# Just got my 5D Mk III (Refurbished) &....



## canon23 (Jul 30, 2013)

Hi All, so all my postings regarding the 5D Mark III & w/all your helpful responses have gotten me to this point. I just got my 5D Mark III !!! I'm 1/2 excited & 1/2 don't-know-if-I-should-be-concerned. I just got my 5D Mark III, and this being my first refurbished purchased ever (bought it directly from Canon Store), I have slight reservations. So, I come to you all for some questions I'm not sure about. First thing I checked was to see was the serial # and see which batch this body belongs too...to my slight concern, the 6th digit is a "1", so this belongs to the very first batch. And of course this being refurbished, should I be concerned? If so, what should I specifically look for. Good thing is, it came with the latest firmware update, version 1.2.1 (so I can be somewhat confident Canon looked into & tested this camera & updated the latest firmware before putting it on sale). I just wanted to throw this out and see what I should be concern and look for in particular? 

Also, which site is the 'most accurate' in checking out the shutter count for this body? 

Thanks again all!!


----------



## Mt Spokane Photography (Jul 30, 2013)

You should not be concerned.

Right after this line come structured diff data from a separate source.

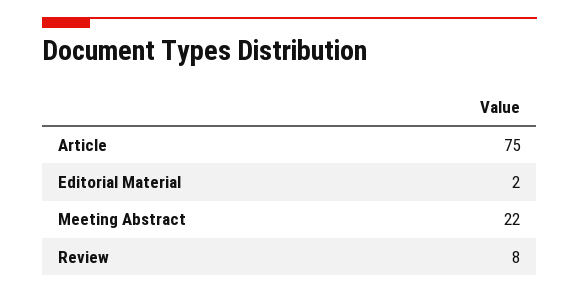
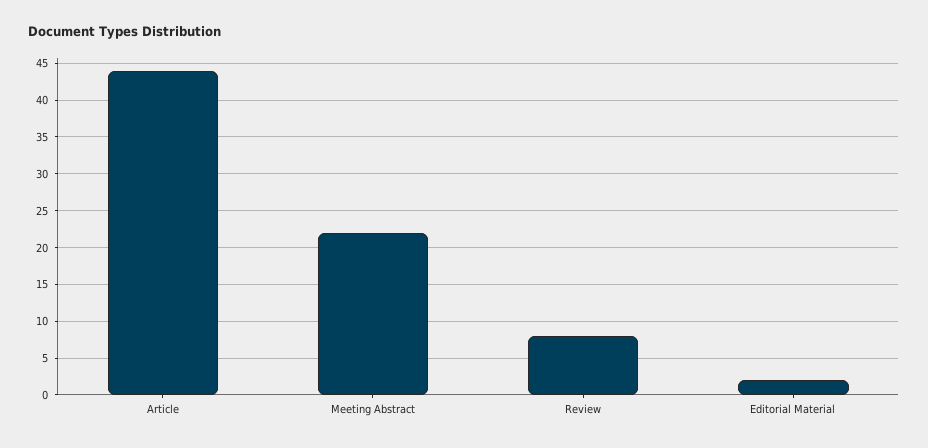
  {
-   "Article": 75,
+   "Article": 44,
    "Editorial Material": 2,
    "Meeting Abstract": 22,
    "Review": 8
  }

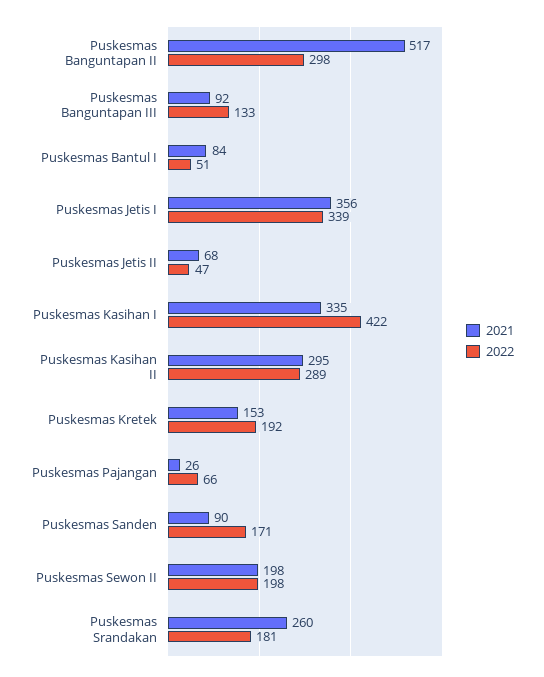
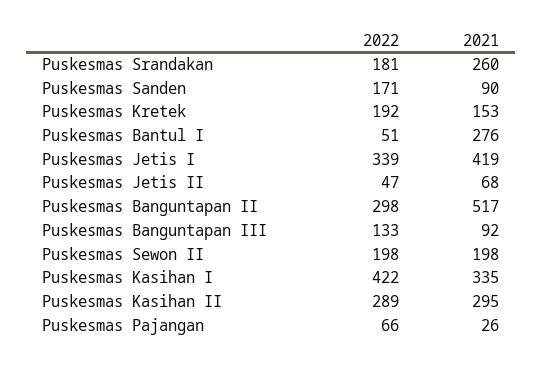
  {
    "2021": {
      "Puskesmas Banguntapan II": 517,
      "Puskesmas Banguntapan III": 92,
-     "Puskesmas Bantul I": 84,
+     "Puskesmas Bantul I": 276,
-     "Puskesmas Jetis I": 356,
+     "Puskesmas Jetis I": 419,
      "Puskesmas Jetis II": 68,
      "Puskesmas Kasihan I": 335,
      "Puskesmas Kasihan II": 295,
      "Puskesmas Kretek": 153,
      "Puskesmas Pajangan": 26,
      "Puskesmas Sanden": 90,
      "Puskesmas Sewon II": 198,
      "Puskesmas Srandakan": 260
    },
    "2022": {
      "Puskesmas Banguntapan II": 298,
      "Puskesmas Banguntapan III": 133,
      "Puskesmas Bantul I": 51,
      "Puskesmas Jetis I": 339,
      "Puskesmas Jetis II": 47,
      "Puskesmas Kasihan I": 422,
      "Puskesmas Kasihan II": 289,
      "Puskesmas Kretek": 192,
      "Puskesmas Pajangan": 66,
      "Puskesmas Sanden": 171,
      "Puskesmas Sewon II": 198,
      "Puskesmas Srandakan": 181
    }
  }

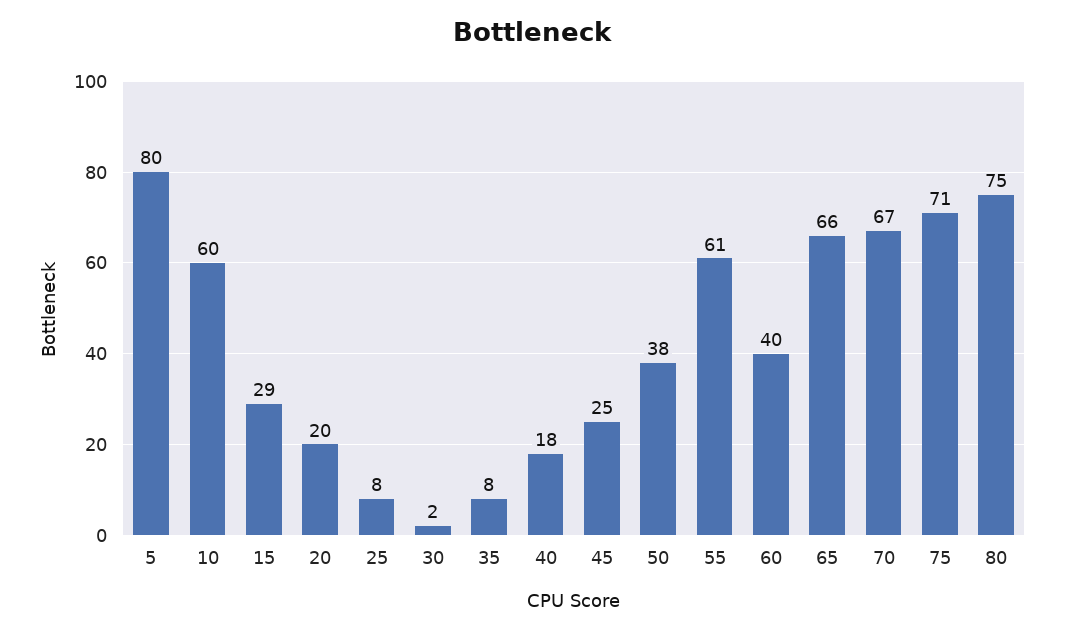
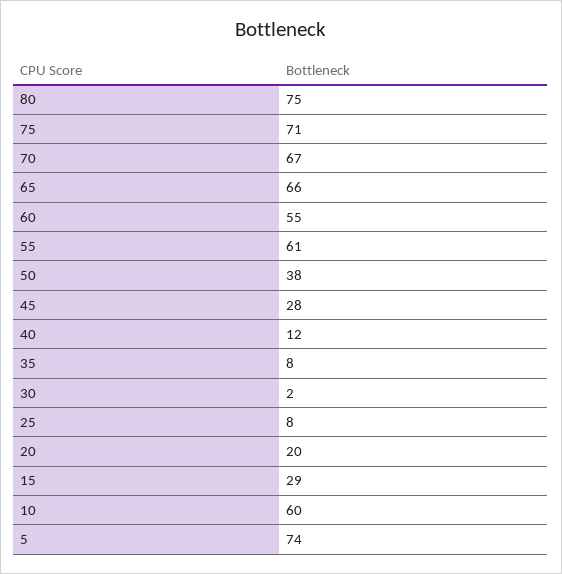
  {
-   "5": 80,
+   "5": 74,
    "10": 60,
    "15": 29,
    "20": 20,
    "25": 8,
    "30": 2,
    "35": 8,
-   "40": 18,
+   "40": 12,
-   "45": 25,
+   "45": 28,
    "50": 38,
    "55": 61,
-   "60": 40,
+   "60": 55,
    "65": 66,
    "70": 67,
    "75": 71,
    "80": 75
  }

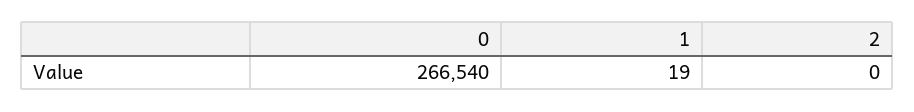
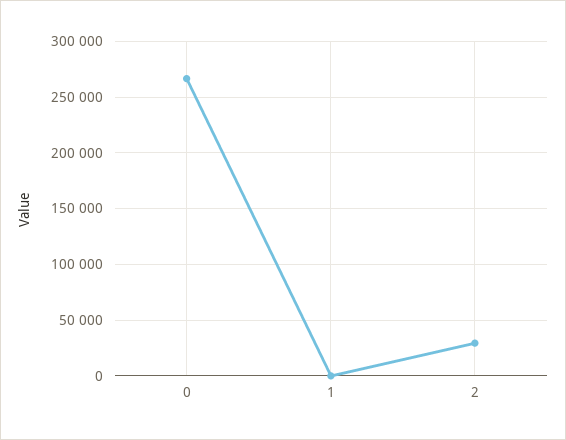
  {
    "0": 266540,
    "1": 19,
-   "2": 0
+   "2": 30000
  }

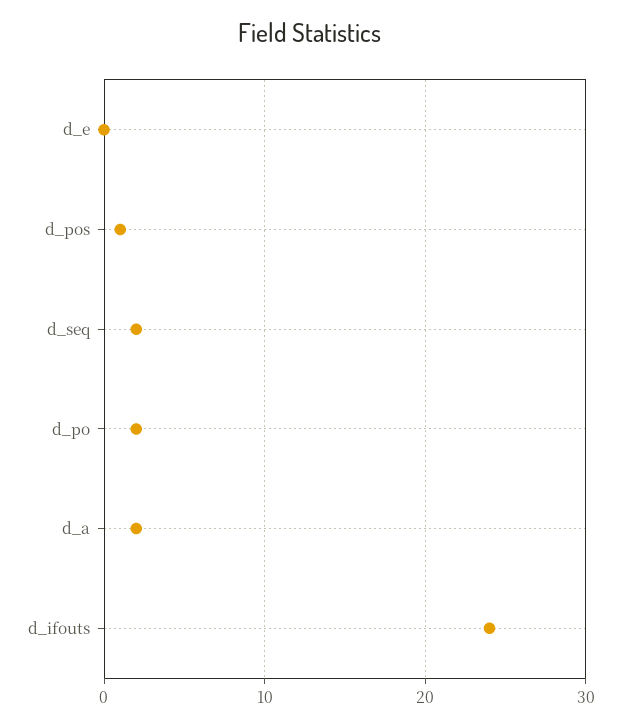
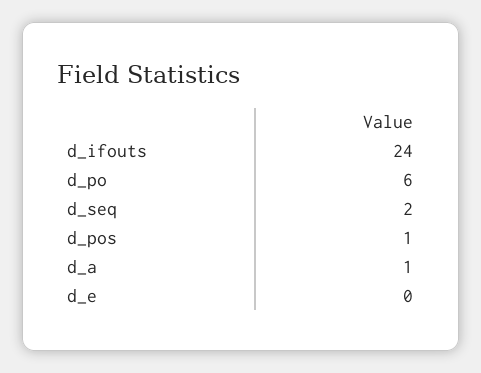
  {
    "d_e": 0,
    "d_pos": 1,
    "d_seq": 2,
-   "d_po": 2,
+   "d_po": 6,
-   "d_a": 2,
+   "d_a": 1,
    "d_ifouts": 24
  }

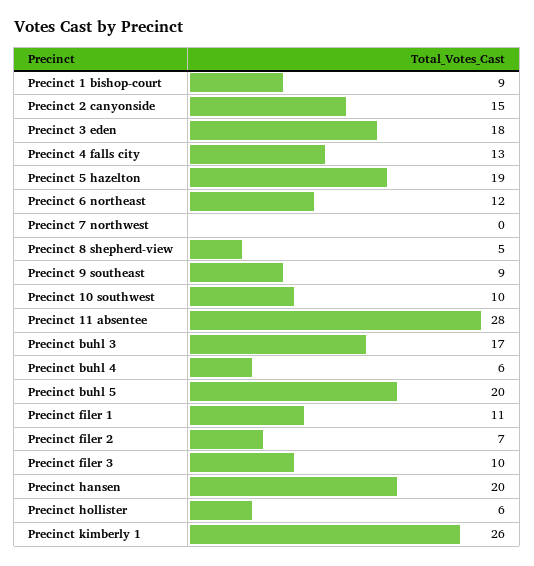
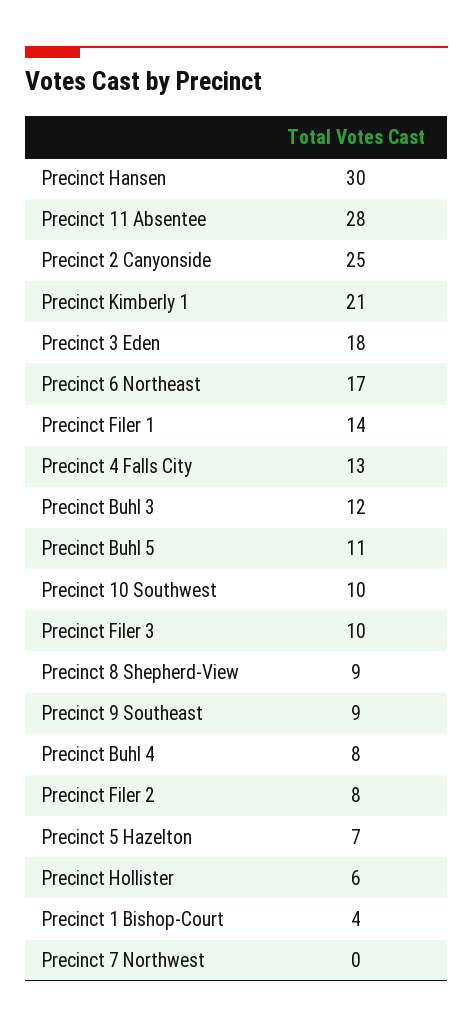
  {
-   "Precinct 1 bishop-court": 9,
+   "Precinct 1 bishop-court": 4,
-   "Precinct 2 canyonside": 15,
+   "Precinct 2 canyonside": 25,
    "Precinct 3 eden": 18,
    "Precinct 4 falls city": 13,
-   "Precinct 5 hazelton": 19,
+   "Precinct 5 hazelton": 7,
-   "Precinct 6 northeast": 12,
+   "Precinct 6 northeast": 17,
    "Precinct 7 northwest": 0,
-   "Precinct 8 shepherd-view": 5,
+   "Precinct 8 shepherd-view": 9,
    "Precinct 9 southeast": 9,
    "Precinct 10 southwest": 10,
    "Precinct 11 absentee": 28,
-   "Precinct buhl 3": 17,
+   "Precinct buhl 3": 12,
-   "Precinct buhl 4": 6,
+   "Precinct buhl 4": 8,
-   "Precinct buhl 5": 20,
+   "Precinct buhl 5": 11,
-   "Precinct filer 1": 11,
+   "Precinct filer 1": 14,
-   "Precinct filer 2": 7,
+   "Precinct filer 2": 8,
    "Precinct filer 3": 10,
-   "Precinct hansen": 20,
+   "Precinct hansen": 30,
    "Precinct hollister": 6,
-   "Precinct kimberly 1": 26
+   "Precinct kimberly 1": 21
  }

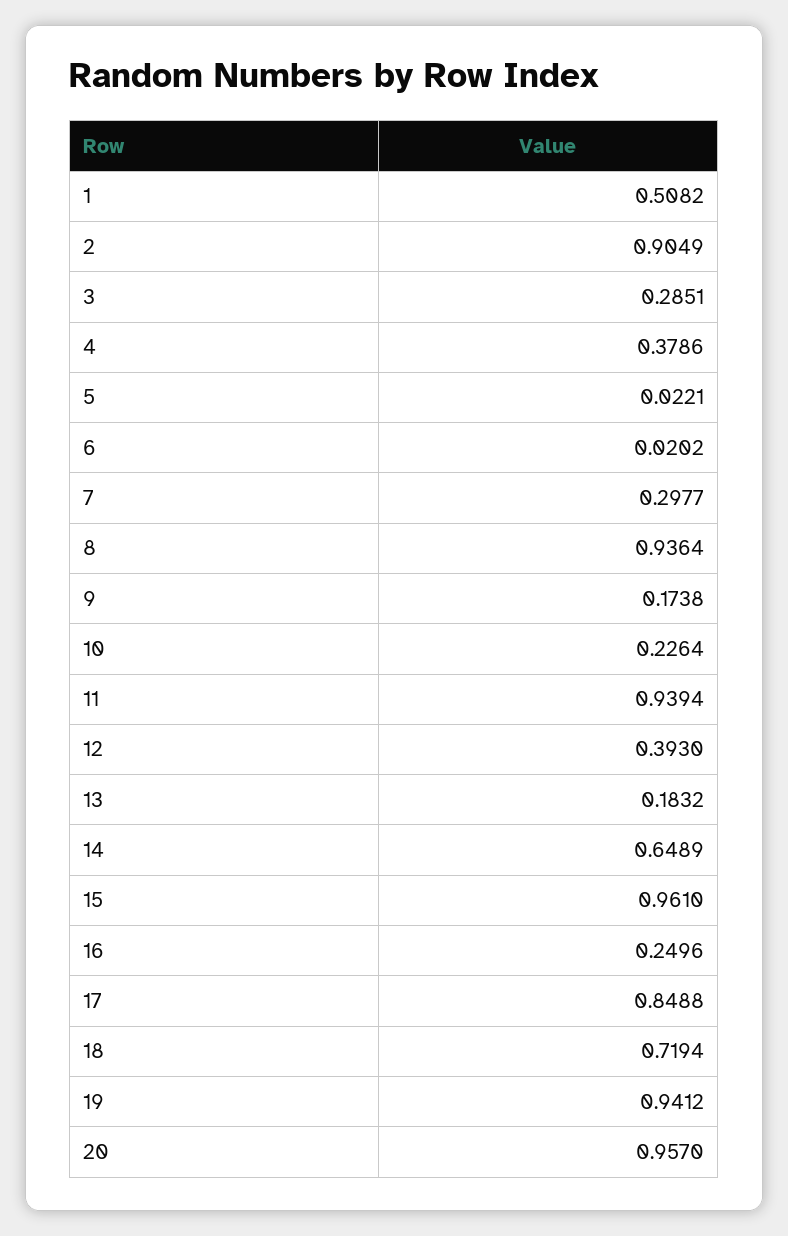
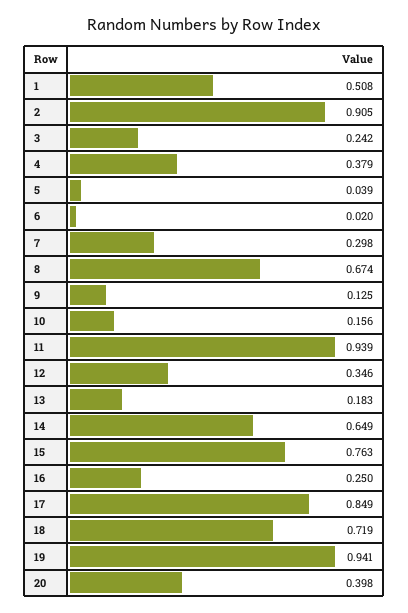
  {
    "1": 0.5082,
    "2": 0.9049,
-   "3": 0.2851,
+   "3": 0.242,
    "4": 0.3786,
-   "5": 0.0221,
+   "5": 0.039,
    "6": 0.0202,
    "7": 0.2977,
-   "8": 0.9364,
+   "8": 0.674,
-   "9": 0.1738,
+   "9": 0.125,
-   "10": 0.2264,
+   "10": 0.156,
    "11": 0.9394,
-   "12": 0.393,
+   "12": 0.346,
    "13": 0.1832,
    "14": 0.6489,
-   "15": 0.961,
+   "15": 0.763,
    "16": 0.2496,
    "17": 0.8488,
    "18": 0.7194,
    "19": 0.9412,
-   "20": 0.957
+   "20": 0.398
  }

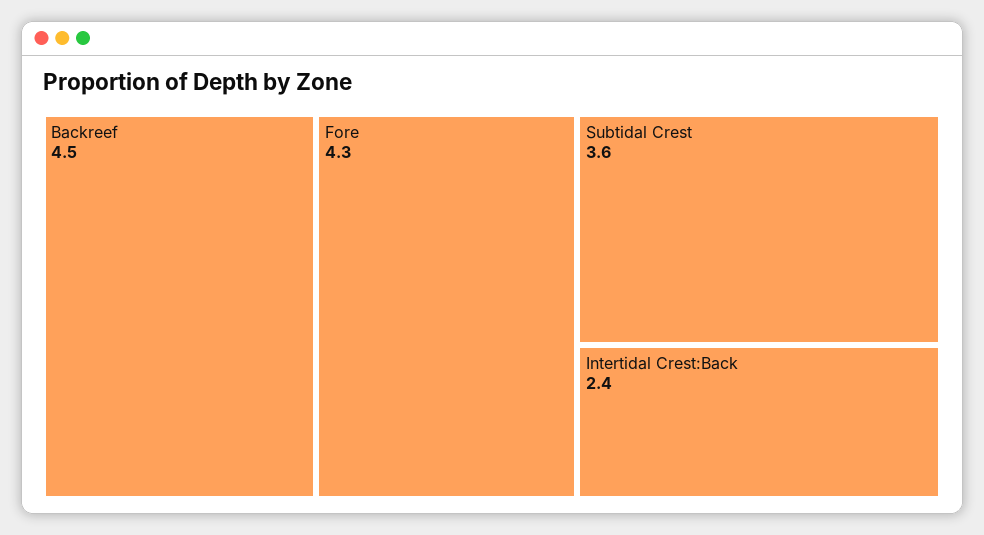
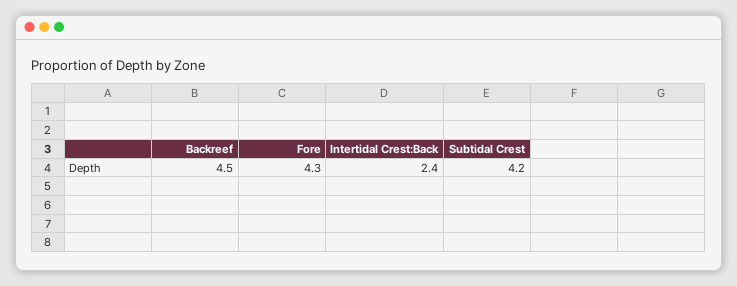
  {
    "Backreef": 4.5,
    "Fore": 4.3,
-   "Subtidal Crest": 3.6,
+   "Subtidal Crest": 4.2,
    "Intertidal Crest:Back": 2.4
  }

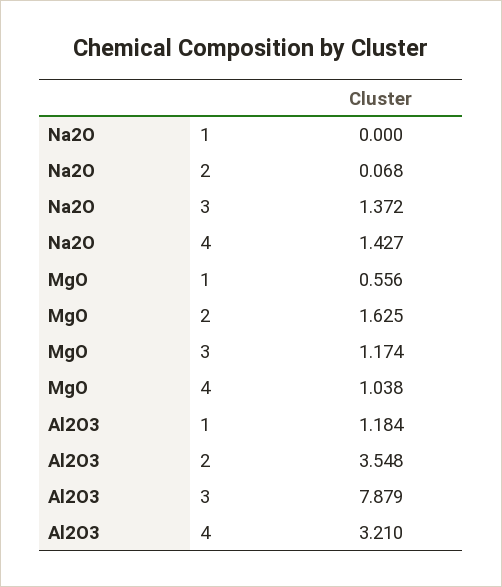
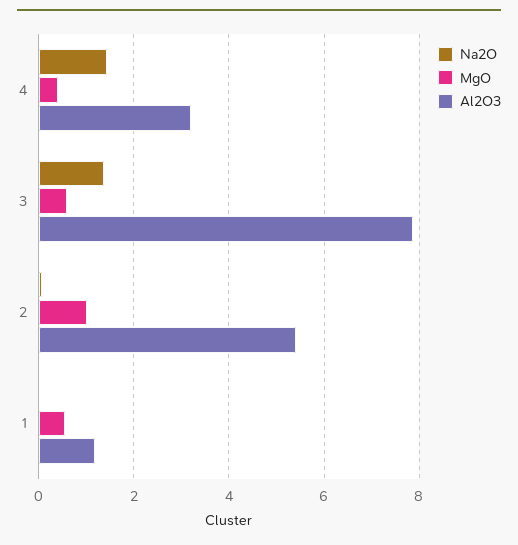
  {
    "Na2O": {
      "1": 0,
      "2": 0.068,
      "3": 1.372,
      "4": 1.427
    },
    "MgO": {
      "1": 0.556,
-     "2": 1.625,
+     "2": 1,
-     "3": 1.174,
+     "3": 0.6,
-     "4": 1.038
+     "4": 0.4
    },
    "Al2O3": {
      "1": 1.184,
-     "2": 3.548,
+     "2": 5.4,
      "3": 7.879,
      "4": 3.21
    }
  }

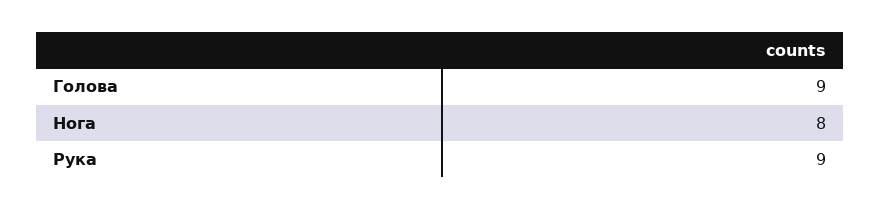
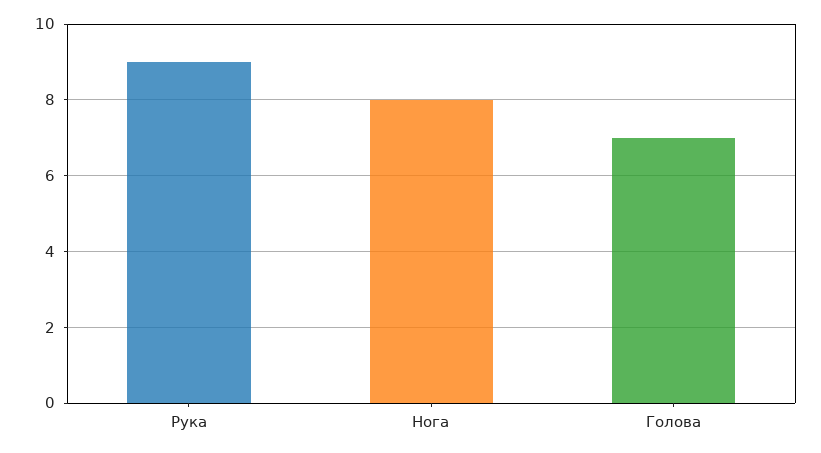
  {
-   "Голова": 9,
+   "Голова": 7,
    "Нога": 8,
    "Рука": 9
  }

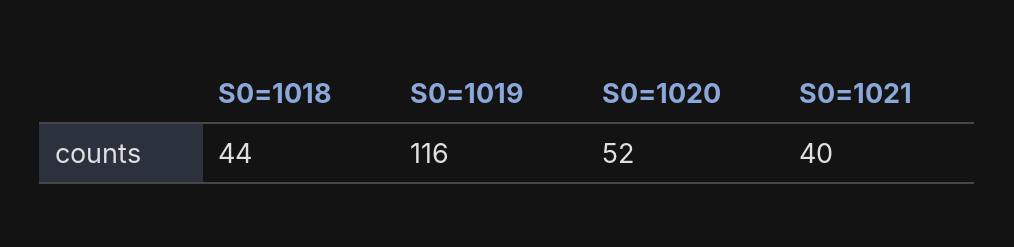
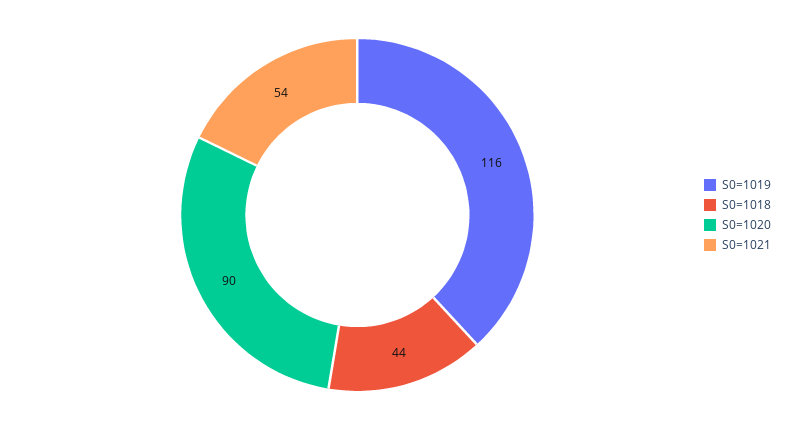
  {
    "S0=1018": 44,
    "S0=1019": 116,
-   "S0=1020": 52,
+   "S0=1020": 90,
-   "S0=1021": 40
+   "S0=1021": 54
  }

The light leak was a non issue, but Canon put a piece of tape in to plug it. I'm sure that the production cameras had the same fix.

You have 14 days to return it, and a 1 year warranty.

The very first thing I do is to use FoCal to set the AFMA on all my lenses. I might take a few quick shots first just to confirm its working, but without first doing the AFMA, I'd not worry about resolution and sharpness.

Somewhere in there, I take a dark frame and check for any excessive stuck or hot pixels, and a oof f/22 shot of a blank area of the sky to check for dust on the sensor.


----------



## canon23 (Jul 30, 2013)

Mt Spokane Photography said:


> You should not be concerned. The light leak was a non issue, but Canon put a piece of tape in to plug it. I'm sure that the production cameras had the same fix.
> 
> You have 14 days to return it, and a 1 year warranty.
> 
> ...



Thanks Mt. SP! 

Any suggestions on where to go (reliable one) to check current shutter count?


----------



## PhotographAdventure (Jul 30, 2013)

For shutter count, you can pay a small fee and do it here at http://eoscount.com

or 

You can do it yourself if you have some time: you need a linux distro like fedora and do a quick virtual machine with virtualbox. Once you have it up, you install and run an app that can read just about any camera shutter count.

I posted a blog about it here with screenshots: http://photographadventure.com/blog/2013/how-to-find-your-camera-shutter-count-photography/


----------



## Mt Spokane Photography (Jul 30, 2013)

You can get shutter count if you use FoCal Pro, and its available if using Magic Lantern. 
You can also get it using eos count, but they charge you, its flakey, and doesn't work with mac's. You can supposedly use gphoto2, but that's pretty obscure.


----------



## PhotographAdventure (Jul 31, 2013)

Thanks for the other options Mt Spokane, I was not aware of those. gphoto works, but takes some time to setup. I suppose Magic Lantern might be the easiest? I have yet to try it on my 5d iii.


----------